Summary
- Why the true automobile innovation of our decade is the plug-in electric vehicle (PEV) vs. the technologically outdated Hybrid Electric Vehicle (HEV).
- Elon Musk is another layer of risk mitigation when investing in Tesla, often not taken into account.
- What is the importance of Tesla’s oversized production factory and Panasonic partnership for battery production?

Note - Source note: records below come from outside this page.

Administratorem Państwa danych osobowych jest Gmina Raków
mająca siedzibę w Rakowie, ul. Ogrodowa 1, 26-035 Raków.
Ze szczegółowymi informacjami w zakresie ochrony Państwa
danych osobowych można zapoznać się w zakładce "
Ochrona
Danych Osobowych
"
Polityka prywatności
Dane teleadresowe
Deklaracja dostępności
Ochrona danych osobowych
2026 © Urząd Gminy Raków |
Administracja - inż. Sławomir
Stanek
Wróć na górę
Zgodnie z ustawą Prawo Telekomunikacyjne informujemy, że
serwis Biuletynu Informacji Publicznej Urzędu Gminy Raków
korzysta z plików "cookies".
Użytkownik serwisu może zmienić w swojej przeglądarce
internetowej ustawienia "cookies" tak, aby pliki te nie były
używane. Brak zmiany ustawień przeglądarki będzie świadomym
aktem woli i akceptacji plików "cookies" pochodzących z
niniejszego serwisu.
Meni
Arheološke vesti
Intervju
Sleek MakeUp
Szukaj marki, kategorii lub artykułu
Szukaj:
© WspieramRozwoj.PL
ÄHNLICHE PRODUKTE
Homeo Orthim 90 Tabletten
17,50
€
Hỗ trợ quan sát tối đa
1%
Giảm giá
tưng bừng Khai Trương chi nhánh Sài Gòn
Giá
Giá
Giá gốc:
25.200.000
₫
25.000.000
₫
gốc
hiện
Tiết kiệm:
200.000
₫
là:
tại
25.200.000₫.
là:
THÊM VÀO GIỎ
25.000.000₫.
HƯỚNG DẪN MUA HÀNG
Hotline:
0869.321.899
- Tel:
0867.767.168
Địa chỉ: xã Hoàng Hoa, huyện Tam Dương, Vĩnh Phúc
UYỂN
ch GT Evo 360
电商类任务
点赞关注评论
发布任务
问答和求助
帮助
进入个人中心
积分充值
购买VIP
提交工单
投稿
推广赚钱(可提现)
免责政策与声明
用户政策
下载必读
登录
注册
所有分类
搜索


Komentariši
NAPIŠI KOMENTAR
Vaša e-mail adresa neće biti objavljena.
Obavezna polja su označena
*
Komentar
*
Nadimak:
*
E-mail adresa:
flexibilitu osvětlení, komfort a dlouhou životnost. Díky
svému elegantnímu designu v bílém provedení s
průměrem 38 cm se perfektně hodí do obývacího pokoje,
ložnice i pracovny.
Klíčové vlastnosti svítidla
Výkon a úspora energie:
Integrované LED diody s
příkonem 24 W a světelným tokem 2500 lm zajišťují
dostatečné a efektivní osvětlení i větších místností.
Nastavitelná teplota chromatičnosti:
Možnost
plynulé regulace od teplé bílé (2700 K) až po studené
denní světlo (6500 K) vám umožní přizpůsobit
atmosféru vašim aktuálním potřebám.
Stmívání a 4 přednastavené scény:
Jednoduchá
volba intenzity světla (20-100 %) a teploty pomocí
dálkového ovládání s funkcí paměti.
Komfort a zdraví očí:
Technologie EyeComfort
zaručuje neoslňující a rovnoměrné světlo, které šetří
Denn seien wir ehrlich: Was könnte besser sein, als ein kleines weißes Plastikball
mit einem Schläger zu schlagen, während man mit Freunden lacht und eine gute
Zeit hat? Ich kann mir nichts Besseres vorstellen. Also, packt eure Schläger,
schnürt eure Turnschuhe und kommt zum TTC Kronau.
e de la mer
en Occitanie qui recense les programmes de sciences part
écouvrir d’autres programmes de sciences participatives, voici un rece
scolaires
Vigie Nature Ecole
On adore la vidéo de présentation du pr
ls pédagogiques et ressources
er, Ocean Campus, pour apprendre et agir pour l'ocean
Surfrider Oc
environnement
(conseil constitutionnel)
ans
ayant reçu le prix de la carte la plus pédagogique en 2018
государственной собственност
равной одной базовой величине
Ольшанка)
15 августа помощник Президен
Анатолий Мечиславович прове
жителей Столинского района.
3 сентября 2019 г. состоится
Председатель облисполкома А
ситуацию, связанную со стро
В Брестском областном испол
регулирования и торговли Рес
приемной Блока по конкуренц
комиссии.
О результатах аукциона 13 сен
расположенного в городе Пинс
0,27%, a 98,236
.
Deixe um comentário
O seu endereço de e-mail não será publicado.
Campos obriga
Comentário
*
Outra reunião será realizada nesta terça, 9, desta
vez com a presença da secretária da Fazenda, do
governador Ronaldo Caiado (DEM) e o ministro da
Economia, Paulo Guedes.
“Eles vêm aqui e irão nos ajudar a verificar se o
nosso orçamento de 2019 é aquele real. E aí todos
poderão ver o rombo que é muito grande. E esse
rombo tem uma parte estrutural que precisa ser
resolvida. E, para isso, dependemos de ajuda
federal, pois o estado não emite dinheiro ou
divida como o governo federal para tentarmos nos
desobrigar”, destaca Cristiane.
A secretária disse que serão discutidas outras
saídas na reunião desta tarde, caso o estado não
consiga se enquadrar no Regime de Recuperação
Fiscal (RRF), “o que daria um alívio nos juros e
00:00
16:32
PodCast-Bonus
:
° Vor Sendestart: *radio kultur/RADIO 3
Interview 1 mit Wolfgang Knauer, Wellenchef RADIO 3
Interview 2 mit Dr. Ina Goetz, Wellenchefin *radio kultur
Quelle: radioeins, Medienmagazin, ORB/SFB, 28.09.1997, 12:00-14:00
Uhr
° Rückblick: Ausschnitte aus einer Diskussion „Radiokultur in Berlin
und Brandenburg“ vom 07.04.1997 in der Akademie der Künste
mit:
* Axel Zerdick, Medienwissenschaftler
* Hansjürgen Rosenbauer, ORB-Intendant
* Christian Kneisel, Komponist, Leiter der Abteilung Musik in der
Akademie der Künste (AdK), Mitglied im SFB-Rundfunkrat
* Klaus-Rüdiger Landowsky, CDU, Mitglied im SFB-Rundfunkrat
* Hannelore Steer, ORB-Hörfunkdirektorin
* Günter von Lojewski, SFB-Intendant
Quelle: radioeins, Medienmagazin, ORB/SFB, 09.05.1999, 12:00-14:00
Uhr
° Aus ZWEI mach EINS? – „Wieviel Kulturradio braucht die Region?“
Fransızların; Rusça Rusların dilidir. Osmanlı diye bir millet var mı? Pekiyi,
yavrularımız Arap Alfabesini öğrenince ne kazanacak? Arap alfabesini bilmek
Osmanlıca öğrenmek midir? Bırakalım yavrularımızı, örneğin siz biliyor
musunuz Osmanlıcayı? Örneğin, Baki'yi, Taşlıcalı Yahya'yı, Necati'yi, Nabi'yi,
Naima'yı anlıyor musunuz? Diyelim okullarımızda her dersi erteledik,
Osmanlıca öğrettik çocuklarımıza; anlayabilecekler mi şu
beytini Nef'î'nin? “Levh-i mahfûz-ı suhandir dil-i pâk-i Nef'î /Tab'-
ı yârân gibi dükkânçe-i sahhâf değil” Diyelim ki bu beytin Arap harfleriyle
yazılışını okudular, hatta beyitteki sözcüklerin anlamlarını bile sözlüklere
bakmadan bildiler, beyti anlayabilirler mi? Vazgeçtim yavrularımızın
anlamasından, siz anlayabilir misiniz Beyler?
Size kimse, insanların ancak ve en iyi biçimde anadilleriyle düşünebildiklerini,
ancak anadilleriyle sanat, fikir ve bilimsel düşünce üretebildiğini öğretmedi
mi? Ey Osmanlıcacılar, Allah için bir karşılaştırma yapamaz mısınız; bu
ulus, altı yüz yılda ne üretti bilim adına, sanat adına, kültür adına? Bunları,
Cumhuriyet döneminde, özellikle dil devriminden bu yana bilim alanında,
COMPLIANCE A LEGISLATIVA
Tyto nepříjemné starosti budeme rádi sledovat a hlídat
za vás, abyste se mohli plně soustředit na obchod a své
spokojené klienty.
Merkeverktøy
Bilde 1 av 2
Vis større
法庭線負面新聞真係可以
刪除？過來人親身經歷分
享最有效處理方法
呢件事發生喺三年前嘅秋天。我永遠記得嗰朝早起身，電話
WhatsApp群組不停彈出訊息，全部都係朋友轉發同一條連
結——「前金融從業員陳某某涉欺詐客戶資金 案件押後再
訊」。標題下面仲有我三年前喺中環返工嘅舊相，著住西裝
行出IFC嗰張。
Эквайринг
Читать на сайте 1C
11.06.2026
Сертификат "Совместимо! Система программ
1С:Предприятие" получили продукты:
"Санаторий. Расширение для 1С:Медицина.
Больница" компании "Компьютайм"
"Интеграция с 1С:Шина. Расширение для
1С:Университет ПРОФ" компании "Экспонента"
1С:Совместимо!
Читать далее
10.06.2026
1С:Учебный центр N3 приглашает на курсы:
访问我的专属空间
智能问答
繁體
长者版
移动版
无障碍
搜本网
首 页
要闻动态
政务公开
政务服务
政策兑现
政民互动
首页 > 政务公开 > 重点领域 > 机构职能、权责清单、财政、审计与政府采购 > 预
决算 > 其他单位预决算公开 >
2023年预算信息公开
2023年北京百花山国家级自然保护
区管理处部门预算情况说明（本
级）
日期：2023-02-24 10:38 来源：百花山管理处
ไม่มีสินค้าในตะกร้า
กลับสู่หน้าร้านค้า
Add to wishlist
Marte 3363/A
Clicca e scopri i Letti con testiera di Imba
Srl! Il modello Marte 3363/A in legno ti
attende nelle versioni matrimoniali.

- I Know First state of the art market algorithm predictions for the 3 months and 1 year time horizons.
Introduction
Tesla Motors, Inc. (NASDAQ:
TSLA) is not just a stock with a symbol; it is the stock of what could possibly become the most
disruptive company of this decade. The company gave up profits and rejected producing
hybrid electric vehicles (HEV) to produce an all-electric vehicle fleet (EV). The company currently stands at the top of the electric car industry with its flagship the
Tesla Roadster, the
Model S Sedan, the upcoming
Model X Crossover SUV, and the announced mass market model III. For these reasons, it is not surprising that Tesla is one of the most watched stocks on the market. From a microeconomic perspective many analysts have projected both bullish and bearish forecasts; however, none of these perspectives took the time to look at the reduced risk through the big picture. Just take a step back and look at Tesla for what it is: the future of mobility. For the last two decades, we knew we must find an alternative to our reliability on gasoline, and this company finally did it. This article analyzes why Tesla can't fail from three unusual perspectives. The first is the astonishing progress Tesla made in such a short time as a start up in one of the most competitive,
entry barrier infected industries. Second is the guardian angel Elon Musk, who as a CEO does not only see Tesla as his business, but his life's work. And finally, the incredible growth strategy Tesla had, and why the real revenues are just around the corner.